* **Information shown**:
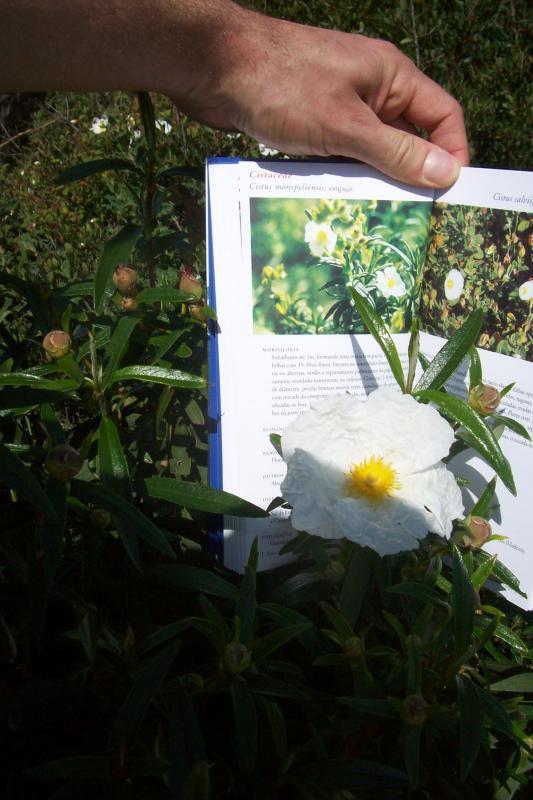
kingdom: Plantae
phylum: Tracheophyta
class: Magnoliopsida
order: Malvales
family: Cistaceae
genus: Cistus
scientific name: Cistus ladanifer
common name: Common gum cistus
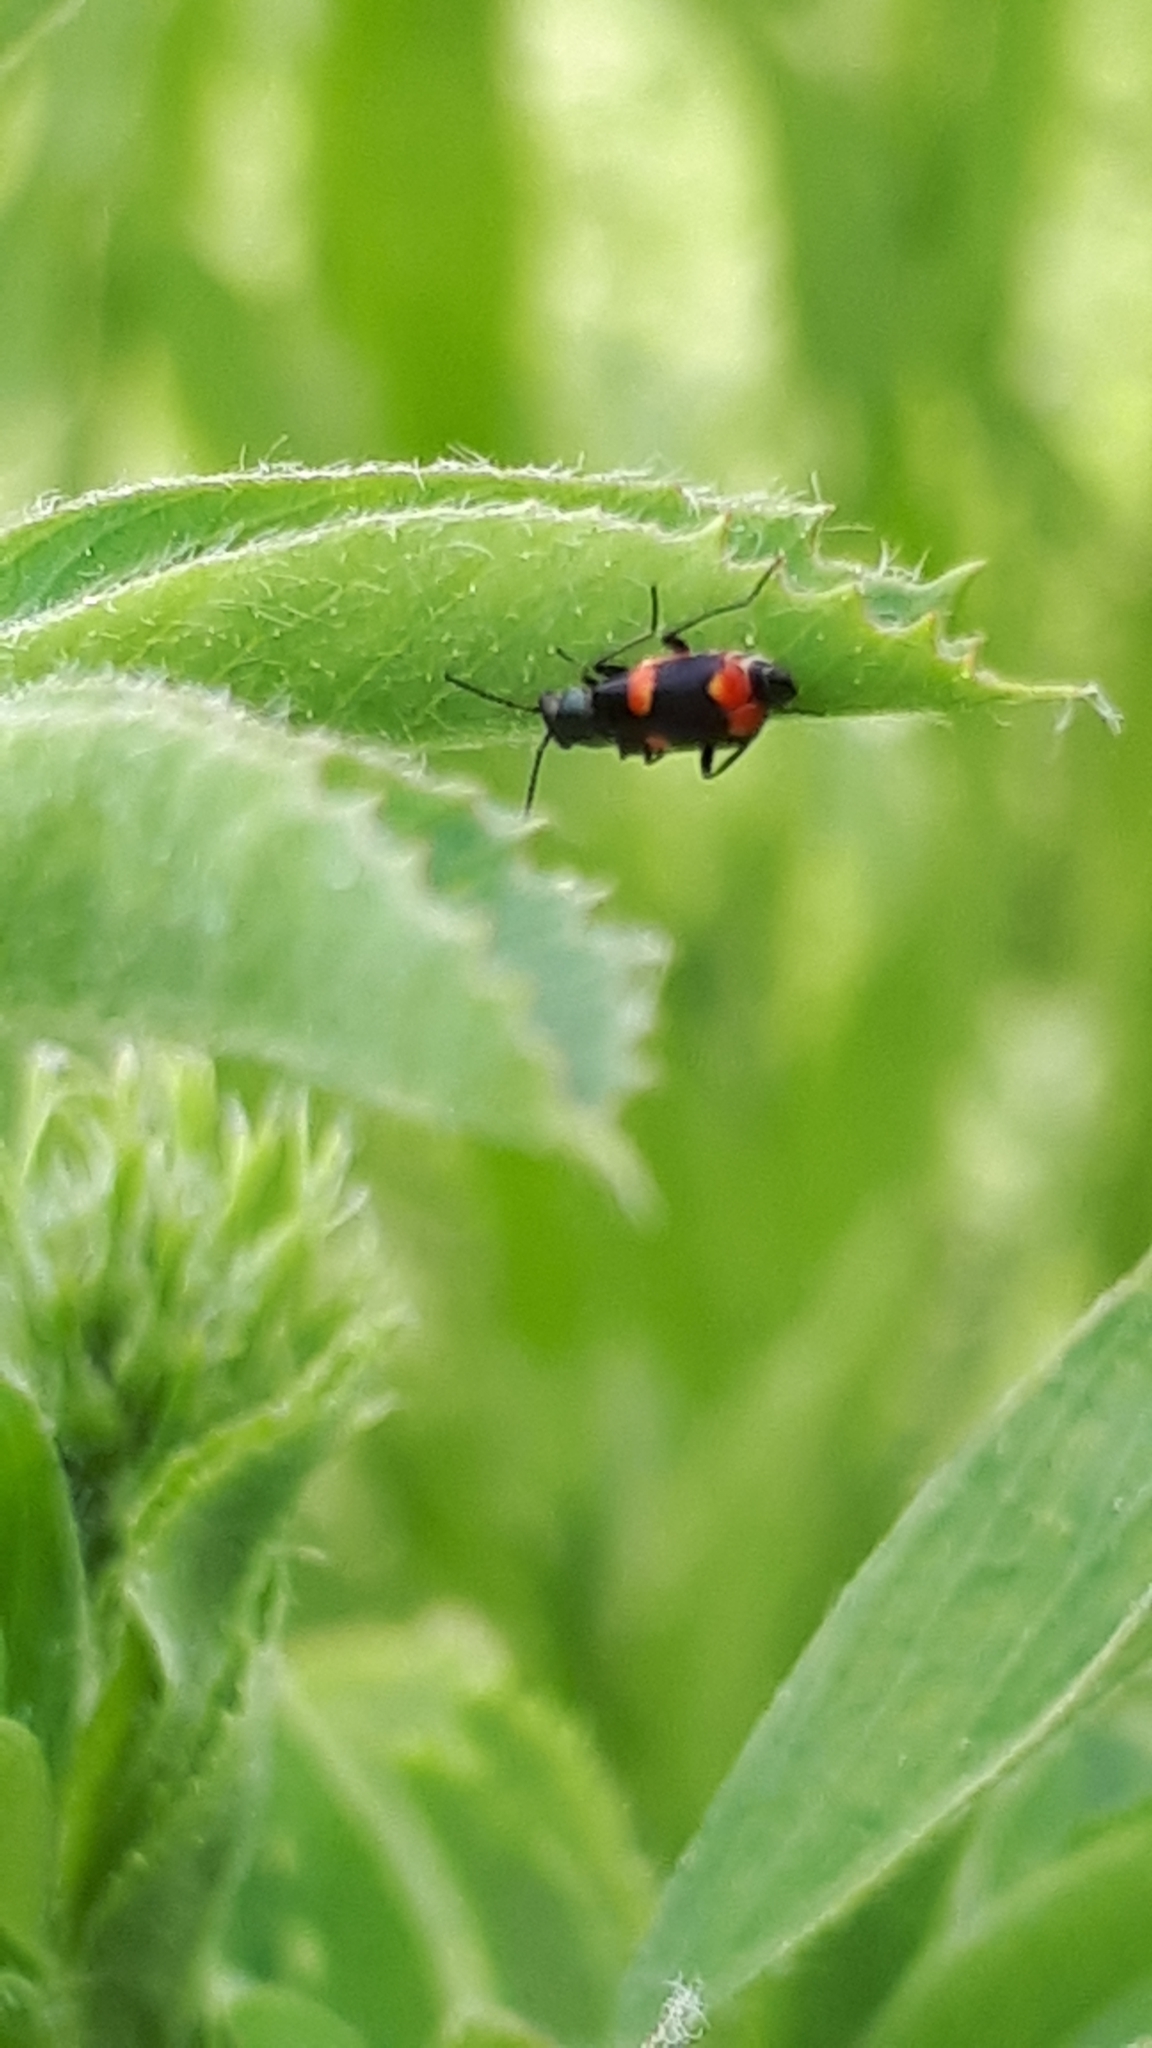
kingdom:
* * *
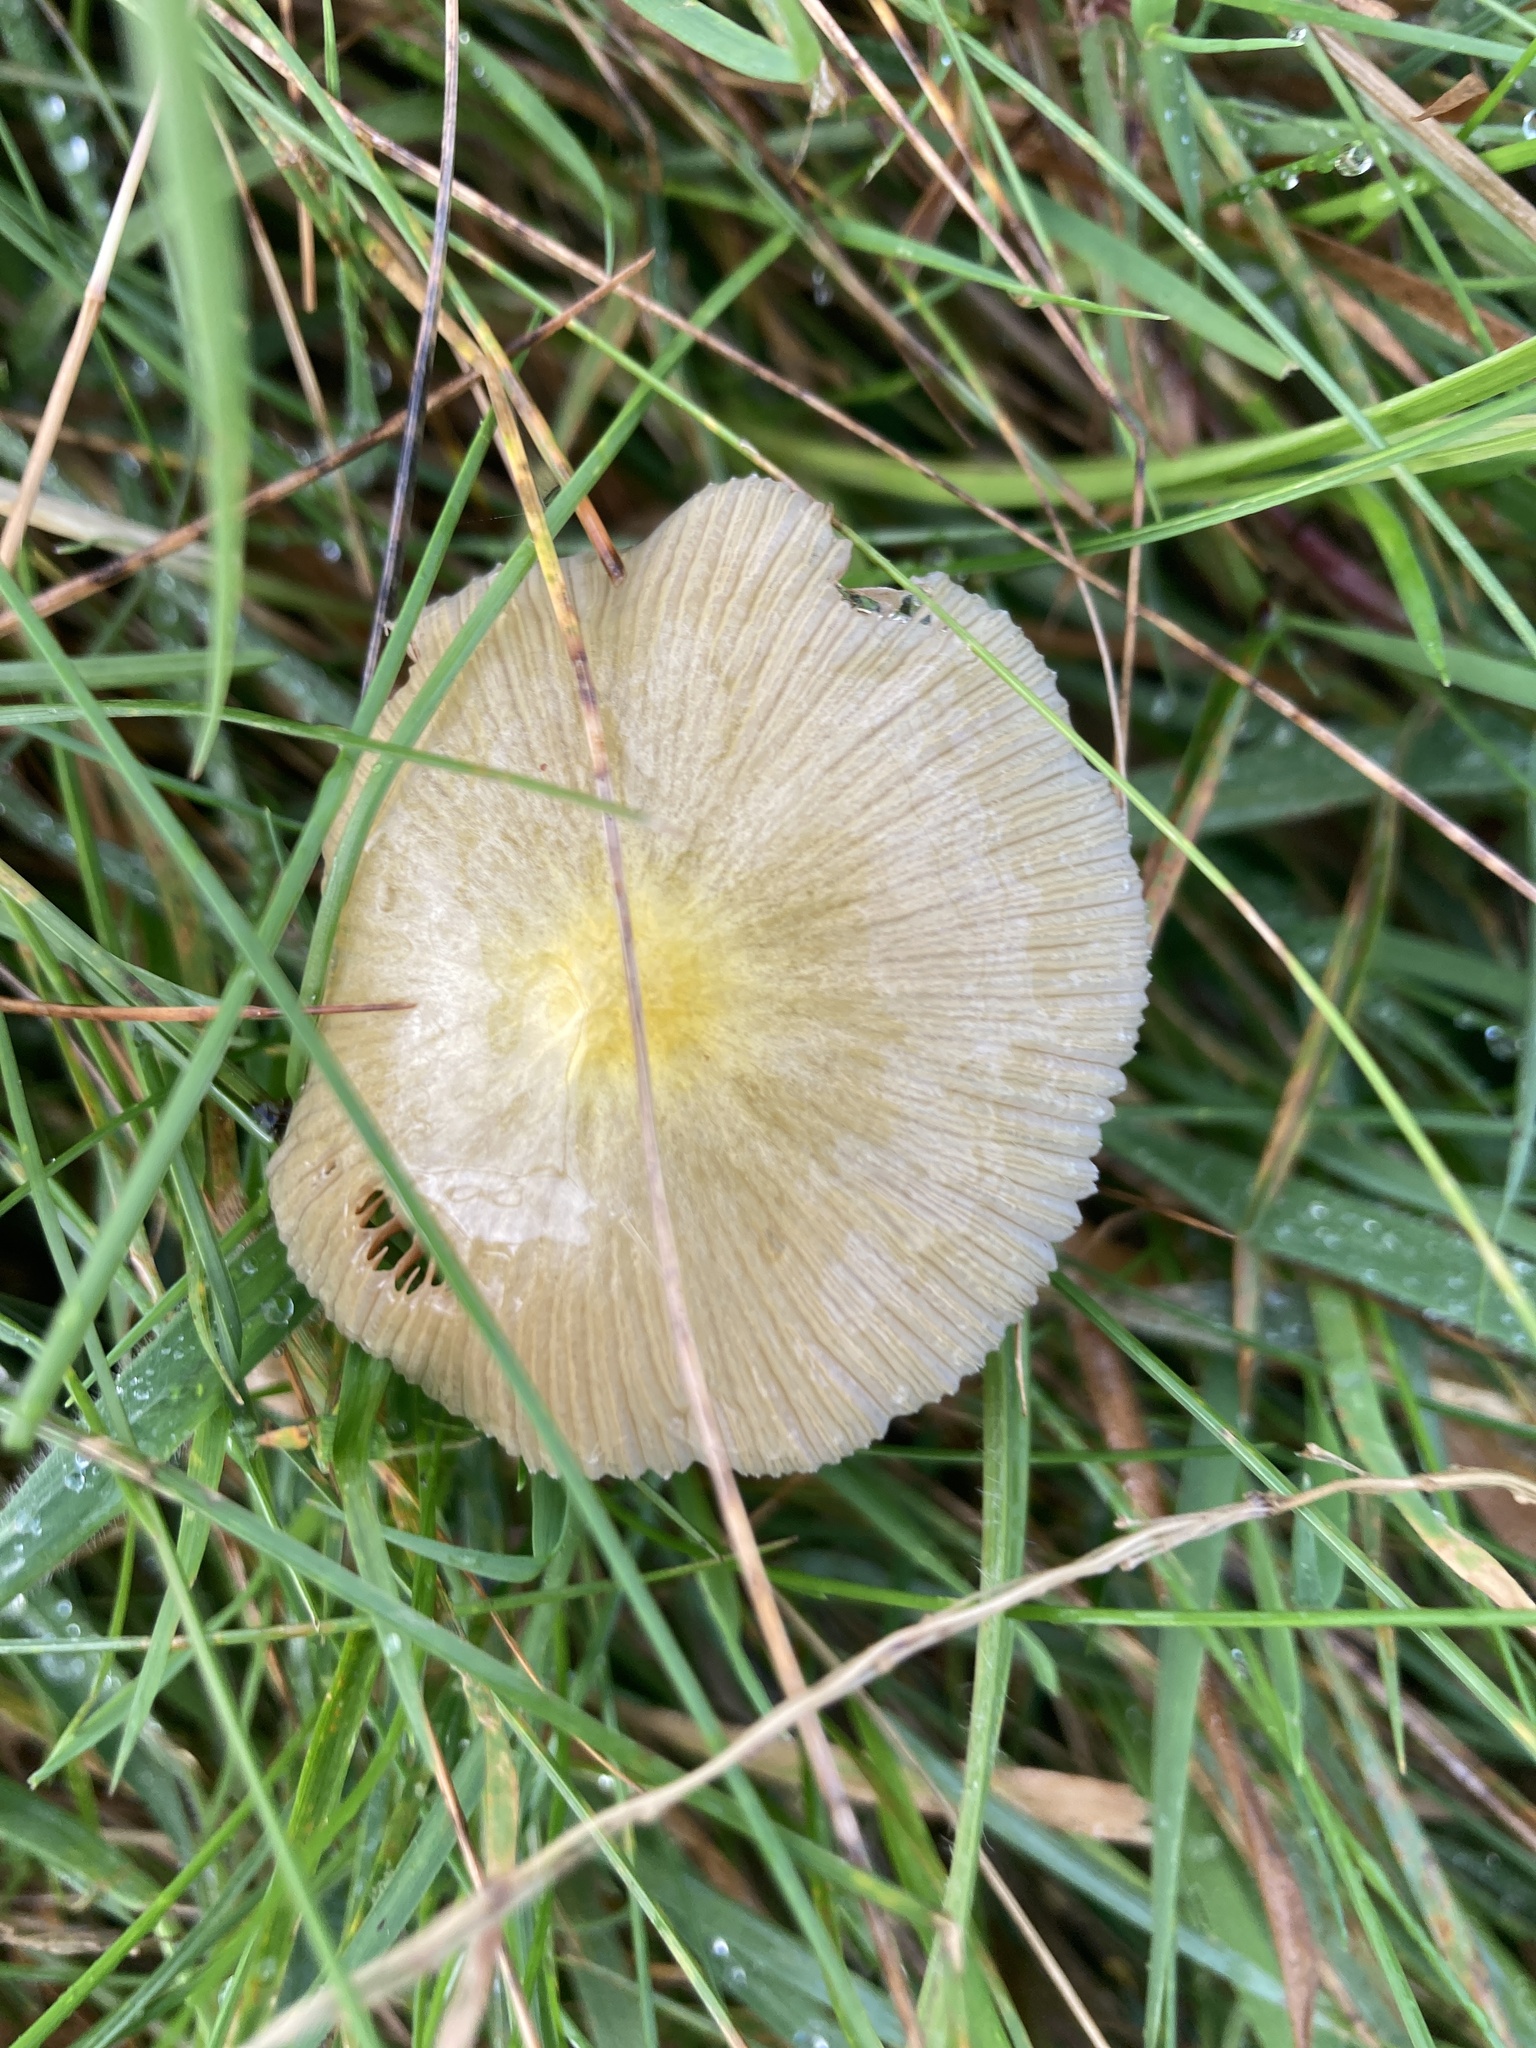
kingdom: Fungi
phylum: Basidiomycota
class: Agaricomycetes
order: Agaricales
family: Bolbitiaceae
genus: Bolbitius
---
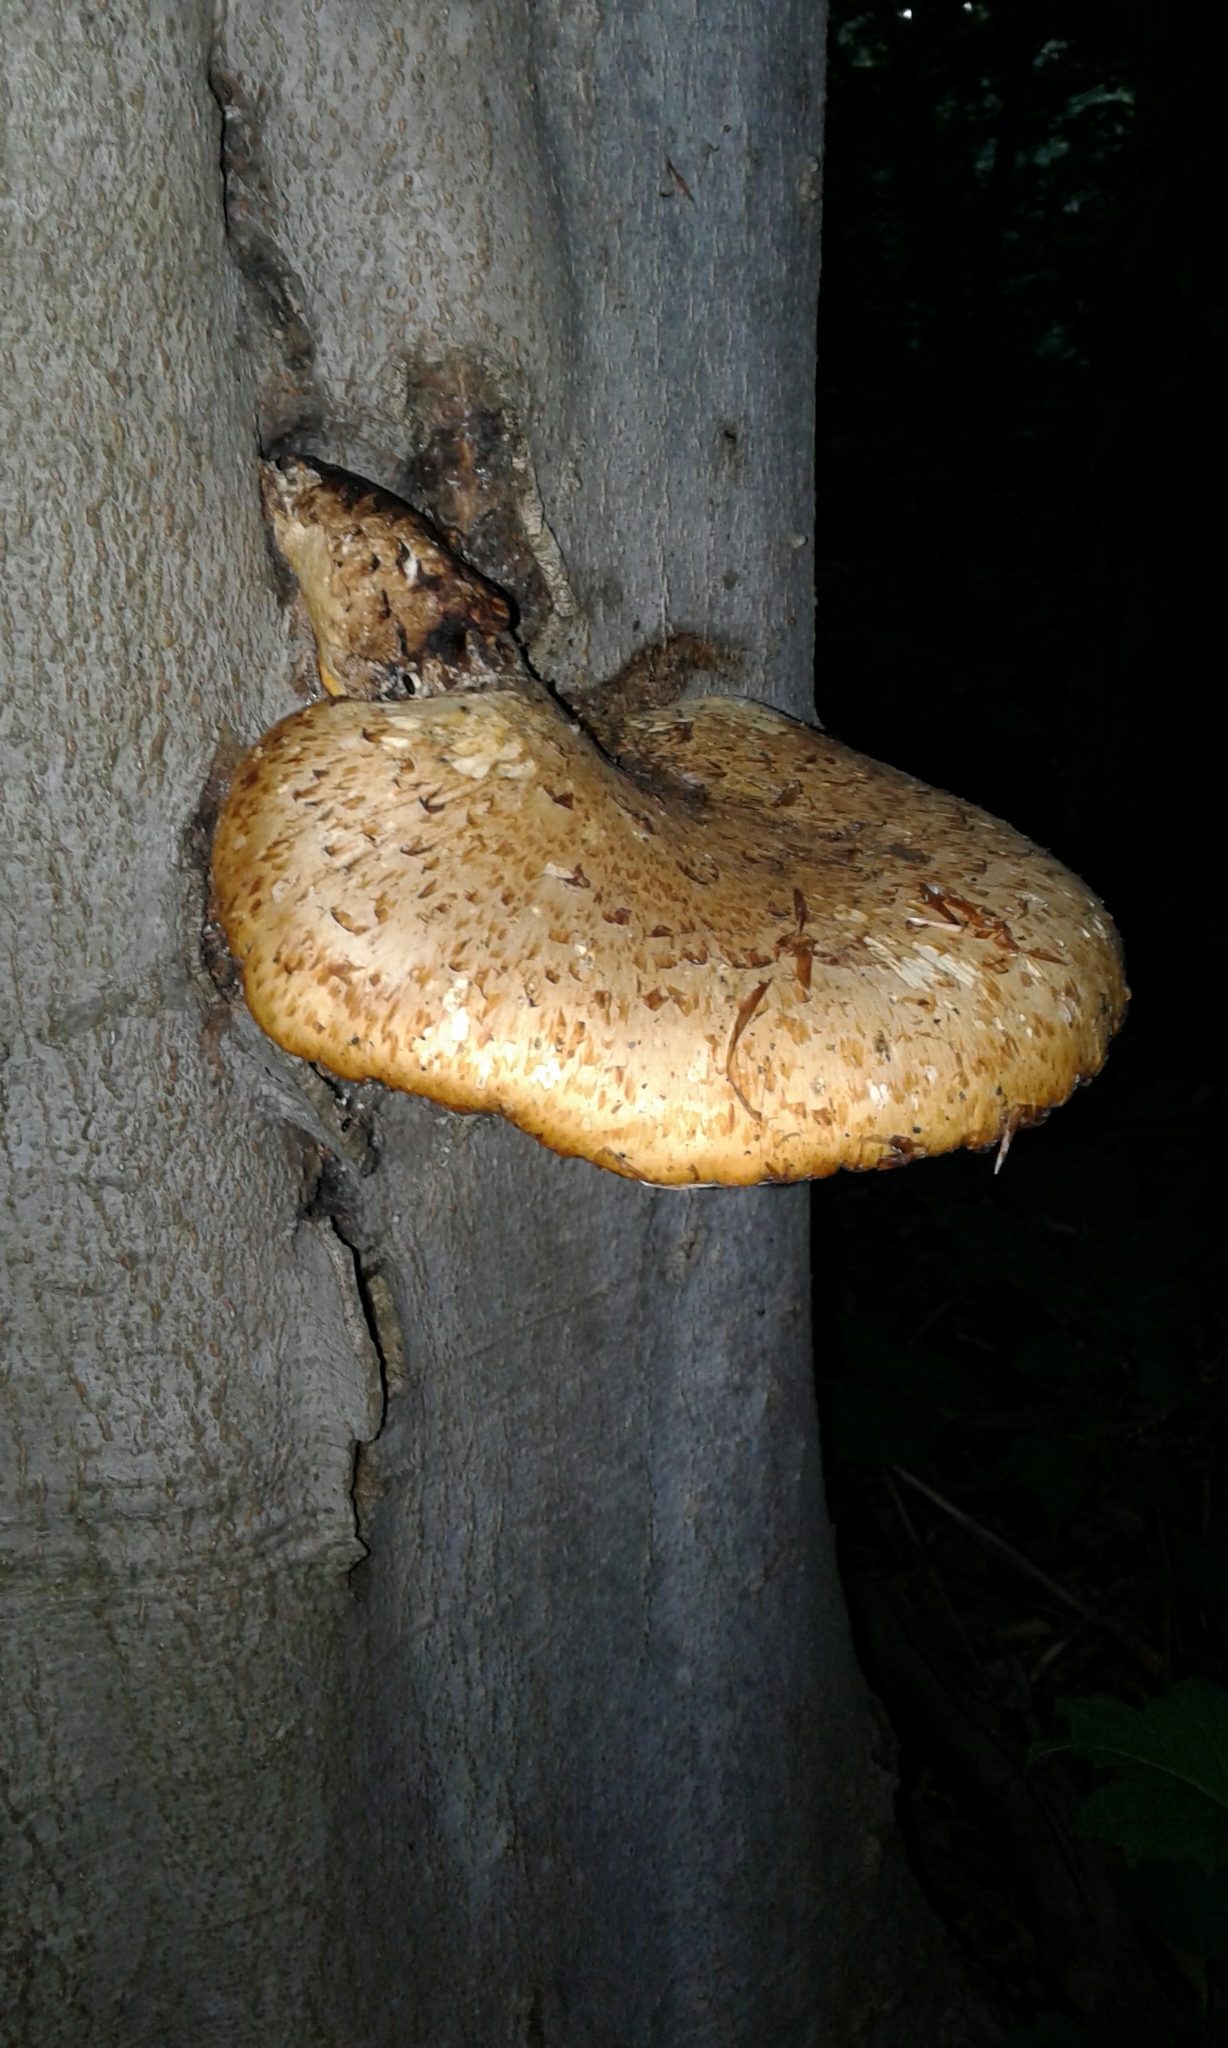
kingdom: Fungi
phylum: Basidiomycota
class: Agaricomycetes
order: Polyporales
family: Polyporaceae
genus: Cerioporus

* **Instructions for the task**: Repeat word for word the stretch of rows from the line containing "kingdom: Plantae" through the line containing "common name: Common gum cistus", both included.

* **Response for this exercise**:
kingdom: Plantae
phylum: Tracheophyta
class: Magnoliopsida
order: Malvales
family: Cistaceae
genus: Cistus
scientific name: Cistus ladanifer
common name: Common gum cistus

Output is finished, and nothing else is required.